On 10 September 2015 at 19:23, Noam Postavsky
<npost...@users.sourceforge.net> wrote:
> On Thu, Sep 10, 2015 at 9:29 AM, Michal Suchanek <hramr...@gmail.com> wrote:
>> Given that fossil does not support history rewriting by design the
>> commit number on a particular branch counting from root is unique and
>> stable per branch across all repos.
>>
>> If you release from a single master branch you have a monotonous
>> snapshot number.
>>
>> When you use multiple branches you need to add branch name to have
>> stable unique identifier.
>>
>> This is not viable eg. for git with rebasing.
>
> I think (accidental) forks in fossil would also break the uniqueness
> of the numbering scheme.
>
> For example see figure 3 of
> http://fossil-scm.org/xfer/doc/trunk/www/branching.wiki
>
> Both check-ins 3 and 4 are equidistant from the root.

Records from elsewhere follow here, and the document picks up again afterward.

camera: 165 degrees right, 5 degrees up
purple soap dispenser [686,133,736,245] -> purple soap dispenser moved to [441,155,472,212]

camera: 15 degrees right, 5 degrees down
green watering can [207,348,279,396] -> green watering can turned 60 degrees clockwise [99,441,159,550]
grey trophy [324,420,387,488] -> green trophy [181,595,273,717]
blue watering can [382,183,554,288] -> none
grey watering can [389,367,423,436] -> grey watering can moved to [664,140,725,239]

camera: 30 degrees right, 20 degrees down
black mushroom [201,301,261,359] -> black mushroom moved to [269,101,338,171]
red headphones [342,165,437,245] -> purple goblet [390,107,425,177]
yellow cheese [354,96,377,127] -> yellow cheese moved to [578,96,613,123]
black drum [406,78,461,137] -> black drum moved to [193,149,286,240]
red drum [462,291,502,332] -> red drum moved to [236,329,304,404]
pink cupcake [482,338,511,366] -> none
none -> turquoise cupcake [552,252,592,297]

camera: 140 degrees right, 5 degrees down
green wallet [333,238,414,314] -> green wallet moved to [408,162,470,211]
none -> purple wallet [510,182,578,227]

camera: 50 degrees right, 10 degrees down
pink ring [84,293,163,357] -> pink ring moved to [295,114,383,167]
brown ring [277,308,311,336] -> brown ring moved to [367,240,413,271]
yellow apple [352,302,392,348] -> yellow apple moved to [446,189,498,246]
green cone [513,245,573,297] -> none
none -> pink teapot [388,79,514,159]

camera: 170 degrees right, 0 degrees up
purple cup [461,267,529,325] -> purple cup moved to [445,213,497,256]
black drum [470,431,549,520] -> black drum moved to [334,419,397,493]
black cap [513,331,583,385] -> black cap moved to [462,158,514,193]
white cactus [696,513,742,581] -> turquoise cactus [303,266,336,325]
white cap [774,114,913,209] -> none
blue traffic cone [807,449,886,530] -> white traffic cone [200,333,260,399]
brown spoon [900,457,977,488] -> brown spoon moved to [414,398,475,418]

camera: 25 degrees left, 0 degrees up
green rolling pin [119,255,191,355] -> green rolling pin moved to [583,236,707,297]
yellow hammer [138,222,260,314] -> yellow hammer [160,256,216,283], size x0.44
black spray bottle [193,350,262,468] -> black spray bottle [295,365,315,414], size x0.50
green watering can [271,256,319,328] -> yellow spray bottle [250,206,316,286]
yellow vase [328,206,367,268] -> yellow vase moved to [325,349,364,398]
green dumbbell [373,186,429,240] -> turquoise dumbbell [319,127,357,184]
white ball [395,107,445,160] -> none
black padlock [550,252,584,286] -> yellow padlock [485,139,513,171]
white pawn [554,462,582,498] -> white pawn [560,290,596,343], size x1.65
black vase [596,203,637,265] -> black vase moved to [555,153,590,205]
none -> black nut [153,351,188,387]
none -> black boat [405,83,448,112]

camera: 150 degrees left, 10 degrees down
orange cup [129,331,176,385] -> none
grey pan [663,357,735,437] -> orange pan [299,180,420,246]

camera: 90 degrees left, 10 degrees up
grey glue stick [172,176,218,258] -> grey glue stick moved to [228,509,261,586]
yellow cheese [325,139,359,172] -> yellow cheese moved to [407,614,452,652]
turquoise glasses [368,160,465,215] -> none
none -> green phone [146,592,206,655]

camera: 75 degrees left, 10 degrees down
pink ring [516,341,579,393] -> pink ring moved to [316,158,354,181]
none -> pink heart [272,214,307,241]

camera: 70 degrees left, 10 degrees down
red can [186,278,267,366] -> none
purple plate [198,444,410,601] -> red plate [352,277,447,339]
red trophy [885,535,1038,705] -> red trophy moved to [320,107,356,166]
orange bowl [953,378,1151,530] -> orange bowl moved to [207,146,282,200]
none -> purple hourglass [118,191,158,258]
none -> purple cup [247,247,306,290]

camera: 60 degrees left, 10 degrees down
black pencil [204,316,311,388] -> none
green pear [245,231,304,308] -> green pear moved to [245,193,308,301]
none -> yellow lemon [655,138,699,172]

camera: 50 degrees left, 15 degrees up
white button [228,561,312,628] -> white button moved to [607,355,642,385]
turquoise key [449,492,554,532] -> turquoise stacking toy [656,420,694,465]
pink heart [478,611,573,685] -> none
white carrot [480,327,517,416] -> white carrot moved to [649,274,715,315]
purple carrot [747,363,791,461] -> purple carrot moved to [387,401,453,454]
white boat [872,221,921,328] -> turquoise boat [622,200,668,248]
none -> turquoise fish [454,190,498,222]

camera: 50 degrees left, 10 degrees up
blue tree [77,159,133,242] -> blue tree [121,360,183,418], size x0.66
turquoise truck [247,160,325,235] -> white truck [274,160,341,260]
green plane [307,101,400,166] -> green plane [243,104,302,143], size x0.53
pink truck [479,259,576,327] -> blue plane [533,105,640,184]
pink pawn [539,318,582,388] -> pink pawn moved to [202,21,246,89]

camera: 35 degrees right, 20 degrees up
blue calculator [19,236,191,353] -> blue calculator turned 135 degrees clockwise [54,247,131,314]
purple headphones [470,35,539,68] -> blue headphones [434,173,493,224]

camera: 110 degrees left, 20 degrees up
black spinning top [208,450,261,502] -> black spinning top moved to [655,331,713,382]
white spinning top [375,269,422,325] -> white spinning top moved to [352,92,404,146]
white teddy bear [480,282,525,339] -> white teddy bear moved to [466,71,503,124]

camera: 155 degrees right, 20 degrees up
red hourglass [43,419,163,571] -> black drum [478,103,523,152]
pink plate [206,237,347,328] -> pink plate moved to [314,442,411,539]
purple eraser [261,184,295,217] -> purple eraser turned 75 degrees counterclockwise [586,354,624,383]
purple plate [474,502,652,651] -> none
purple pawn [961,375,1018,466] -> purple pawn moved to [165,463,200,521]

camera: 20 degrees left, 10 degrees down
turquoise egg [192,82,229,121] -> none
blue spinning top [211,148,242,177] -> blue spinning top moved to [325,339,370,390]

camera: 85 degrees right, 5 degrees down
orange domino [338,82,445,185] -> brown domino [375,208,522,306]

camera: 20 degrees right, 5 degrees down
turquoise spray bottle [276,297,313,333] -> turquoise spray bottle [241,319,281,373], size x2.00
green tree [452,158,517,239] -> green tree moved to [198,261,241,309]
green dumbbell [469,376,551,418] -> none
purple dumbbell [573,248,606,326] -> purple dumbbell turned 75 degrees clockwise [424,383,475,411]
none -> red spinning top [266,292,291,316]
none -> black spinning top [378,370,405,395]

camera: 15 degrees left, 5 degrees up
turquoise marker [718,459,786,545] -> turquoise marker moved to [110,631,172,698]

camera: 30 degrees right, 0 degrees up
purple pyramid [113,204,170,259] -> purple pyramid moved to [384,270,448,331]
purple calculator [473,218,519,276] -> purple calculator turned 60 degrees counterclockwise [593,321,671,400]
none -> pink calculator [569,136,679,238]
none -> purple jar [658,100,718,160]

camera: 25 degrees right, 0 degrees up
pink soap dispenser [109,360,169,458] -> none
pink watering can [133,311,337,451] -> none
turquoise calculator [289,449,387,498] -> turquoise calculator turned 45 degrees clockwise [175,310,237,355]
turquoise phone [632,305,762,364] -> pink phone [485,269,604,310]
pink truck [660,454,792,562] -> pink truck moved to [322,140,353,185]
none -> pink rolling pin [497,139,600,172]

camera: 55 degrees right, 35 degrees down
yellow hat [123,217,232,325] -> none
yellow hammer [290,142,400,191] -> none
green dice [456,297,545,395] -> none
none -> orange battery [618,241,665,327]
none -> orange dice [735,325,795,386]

And each is on a differnt branch.

When you create the merge checkin 5 you create it on a particular
branch and it gets incremental number along the branch even if it
merges multiple checkins from other branch.

>  More complicated
> cases with differing numbers of check-ins on each side of the fork are
> possible.

And in each case the per-branch numbering is exactly defined. And when
you have some master branch on a master repo from which you cut
snapshot releases you get monotonous numbering.